The CHRB banned bisphosphonates effective July 1, 2020, saying that any horse administered the drug in the previous six months – effectively a cutoff date of Jan. 1, 2020 – was prohibited from stabling on CHRB regulated grounds.
When the positive test was first made public in May, Sadler's attorney Darrell Vienna said Flagstaff was legally treated with Osphos on an unspecified date “late in 2019,” when Flagstaff was 5 years old. Vienna cited the extended half life of Osphos as an explanation for the positive test, saying it can linger in a horse's system for many months or even longer than a year.
Flagstaff was ordered unplaced in the Santa Anita Sprint Championship by a ruling released on June 19, 2021.
Friday's ruling specifies that Sadler entered into a settlement agreement with the CHRB, and that the fine is for violation of rule #1867.1(b), which states: “No licensee shall bring into a CHRB enclosure a horse known to have been administered a bisphosphonate within the previous six months.”

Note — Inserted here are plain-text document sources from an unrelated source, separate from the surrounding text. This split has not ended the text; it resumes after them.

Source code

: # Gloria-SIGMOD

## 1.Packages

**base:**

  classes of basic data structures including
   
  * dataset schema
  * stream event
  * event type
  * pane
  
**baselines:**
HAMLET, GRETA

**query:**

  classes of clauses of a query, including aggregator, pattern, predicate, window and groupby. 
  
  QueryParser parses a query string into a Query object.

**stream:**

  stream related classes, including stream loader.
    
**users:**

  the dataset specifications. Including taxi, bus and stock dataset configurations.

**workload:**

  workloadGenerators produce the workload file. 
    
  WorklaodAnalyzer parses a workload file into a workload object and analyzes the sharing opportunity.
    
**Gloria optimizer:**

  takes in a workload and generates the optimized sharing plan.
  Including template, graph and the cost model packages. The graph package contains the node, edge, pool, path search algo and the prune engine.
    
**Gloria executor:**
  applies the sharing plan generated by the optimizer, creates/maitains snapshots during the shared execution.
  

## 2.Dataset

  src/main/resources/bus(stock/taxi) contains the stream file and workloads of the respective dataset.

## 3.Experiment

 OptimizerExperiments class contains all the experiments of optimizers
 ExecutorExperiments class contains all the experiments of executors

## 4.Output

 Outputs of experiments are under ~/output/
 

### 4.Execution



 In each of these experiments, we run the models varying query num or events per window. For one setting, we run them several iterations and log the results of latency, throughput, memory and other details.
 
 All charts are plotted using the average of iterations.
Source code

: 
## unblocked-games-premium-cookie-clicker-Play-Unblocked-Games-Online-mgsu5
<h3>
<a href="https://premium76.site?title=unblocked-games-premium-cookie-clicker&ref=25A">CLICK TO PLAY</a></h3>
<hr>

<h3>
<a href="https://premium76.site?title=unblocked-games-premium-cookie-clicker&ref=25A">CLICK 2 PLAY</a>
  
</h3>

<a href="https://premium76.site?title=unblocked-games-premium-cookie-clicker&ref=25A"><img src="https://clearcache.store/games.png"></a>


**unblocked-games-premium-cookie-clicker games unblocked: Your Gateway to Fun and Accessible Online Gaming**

At the time the positive was announced, clodronic acid was not included on the CHRB's current list of prohibited substances, so under the regulatory body's rules it automatically falls under the most severe drug category, Class 1. Today, current CHRB regulations list bisphosphonates as Drug Class C, Penalty Category A.
Penalty Category A requires a one-year suspension, absent mitigating circumstances, along with a minimum fine of $10,000, again absent mitigating circumstances. Owners face loss of purse and potential placement of a horse on the vet's list for up to 90 days.